Escucha este artículo
Audio generado con IA de Google
/
El Gobierno español se adhirió en 2005 a una nueva iniciativa de provisión de alivio adicional de deuda a los países de bajos ingresos en los términos que se fuesen concretando en las instituciones financieras multilaterales afectadas.
La iniciativa supone la cancelación de la totalidad de la deuda de los países beneficiarios con el Fondo Monetario Internacional (FMI), la Asociación Internacional de Fomento (AIF) el Banco Mundial (BM) y el Fondo Africano de Desarrollo (FAfD).
Esta cancelación se realizará una vez que alcancen el punto de culminación en el marco de la iniciativa HIPC (siglas inglesas correspondientes a países pobres altamente endeudados) o de forma inmediata si ya lo han alcanzado en el pasado.

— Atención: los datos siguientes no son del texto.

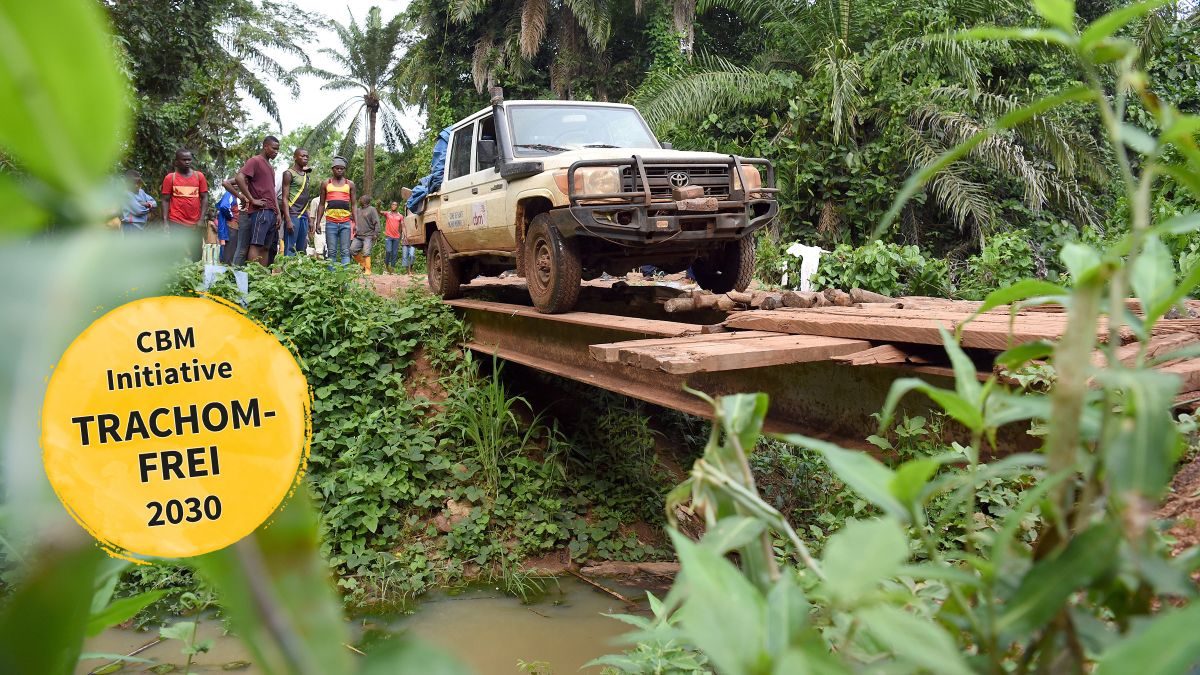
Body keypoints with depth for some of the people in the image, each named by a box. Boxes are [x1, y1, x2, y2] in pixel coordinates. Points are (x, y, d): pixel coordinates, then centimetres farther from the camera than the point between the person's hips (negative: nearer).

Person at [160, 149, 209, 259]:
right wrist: (165, 222, -6)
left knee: (196, 257, 4)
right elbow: (165, 200, 4)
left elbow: (204, 198, 8)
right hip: (176, 223, -2)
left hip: (195, 224, 2)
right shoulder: (170, 178, 4)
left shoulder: (199, 176, 9)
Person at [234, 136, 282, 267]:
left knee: (267, 247, 5)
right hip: (260, 211, -9)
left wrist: (278, 213, 16)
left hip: (271, 212, 9)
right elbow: (239, 178, -17)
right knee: (257, 245, -13)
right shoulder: (255, 161, -2)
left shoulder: (270, 167, 25)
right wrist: (252, 200, -16)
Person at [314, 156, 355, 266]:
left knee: (345, 252, -3)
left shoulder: (350, 184, 12)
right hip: (331, 222, 0)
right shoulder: (326, 183, 12)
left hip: (346, 222, 0)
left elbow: (353, 205, 12)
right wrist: (318, 222, 5)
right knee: (331, 252, -1)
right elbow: (321, 205, 13)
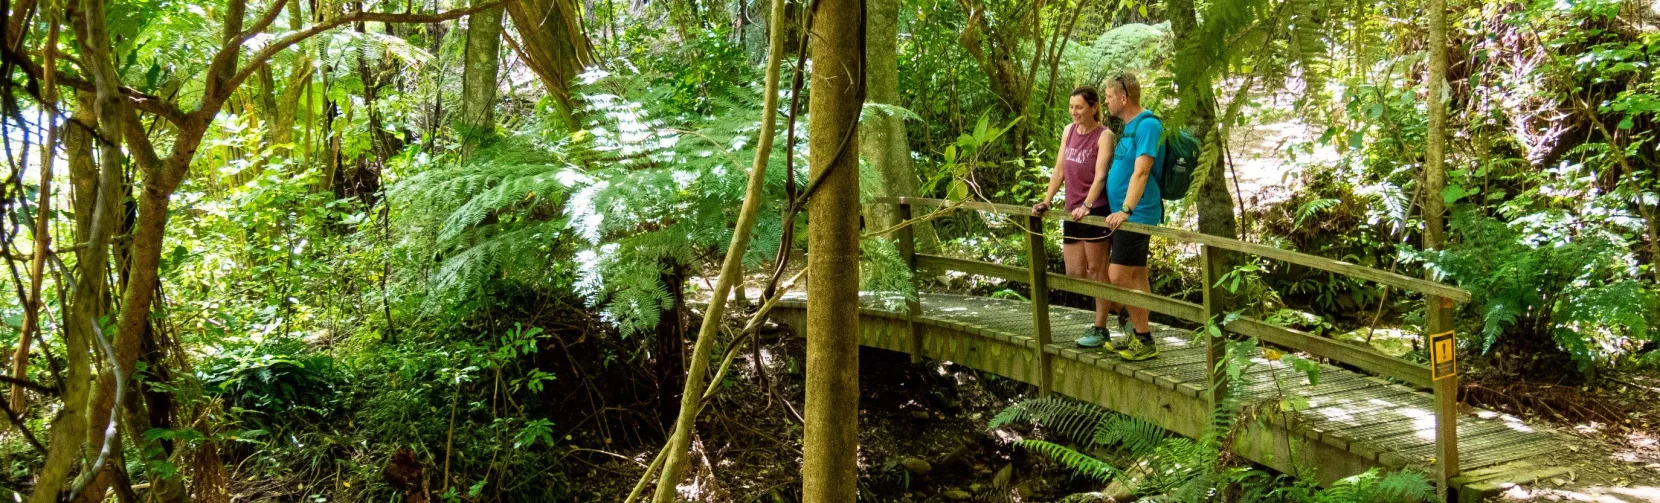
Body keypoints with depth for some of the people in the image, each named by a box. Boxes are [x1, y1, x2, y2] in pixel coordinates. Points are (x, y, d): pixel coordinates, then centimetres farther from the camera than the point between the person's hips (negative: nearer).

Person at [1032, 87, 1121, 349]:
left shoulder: (1104, 135, -10)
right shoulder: (1069, 131, 10)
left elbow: (1100, 175, -19)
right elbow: (1059, 170, 13)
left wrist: (1087, 205, -31)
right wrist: (1046, 201, 6)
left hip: (1096, 210, -7)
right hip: (1073, 212, 7)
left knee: (1097, 270, 1)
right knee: (1074, 273, 7)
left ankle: (1100, 328, 9)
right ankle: (1115, 307, 24)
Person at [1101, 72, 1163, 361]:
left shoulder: (1147, 126, -16)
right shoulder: (1129, 127, 14)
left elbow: (1141, 172, -24)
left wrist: (1125, 210, -30)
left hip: (1136, 215, -10)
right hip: (1127, 215, 10)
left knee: (1118, 276, -12)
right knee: (1137, 277, 12)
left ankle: (1144, 340, -6)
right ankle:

Esta contribución española y la tendencia creciente de su participación en las reposiciones de recursos del FAfD responden al compromiso de España con los Objetivos de Desarrollo del Milenio de aumentar la Ayuda Oficial al Desarrollo hasta el 0,5 por ciento del PIB en 2008, y al Plan África aprobado por el Gobierno.
El Fondo Africano de Desarrollo se creó en 1973 en el seno del Grupo del Banco Africano de Desarrollo, con el objetivo de reducir la pobreza en los países miembros regionales.
Los préstamos y donaciones aportados por el Fondo Africano para el Desarrollo se destinan a la financiación de proyectos y programas, asistencia técnica y refuerzo de la capacidad institucional, con el objetivo de promover un crecimiento económico equitativo y sostenible, apoyado en el desarrollo social y la reducción de la pobreza.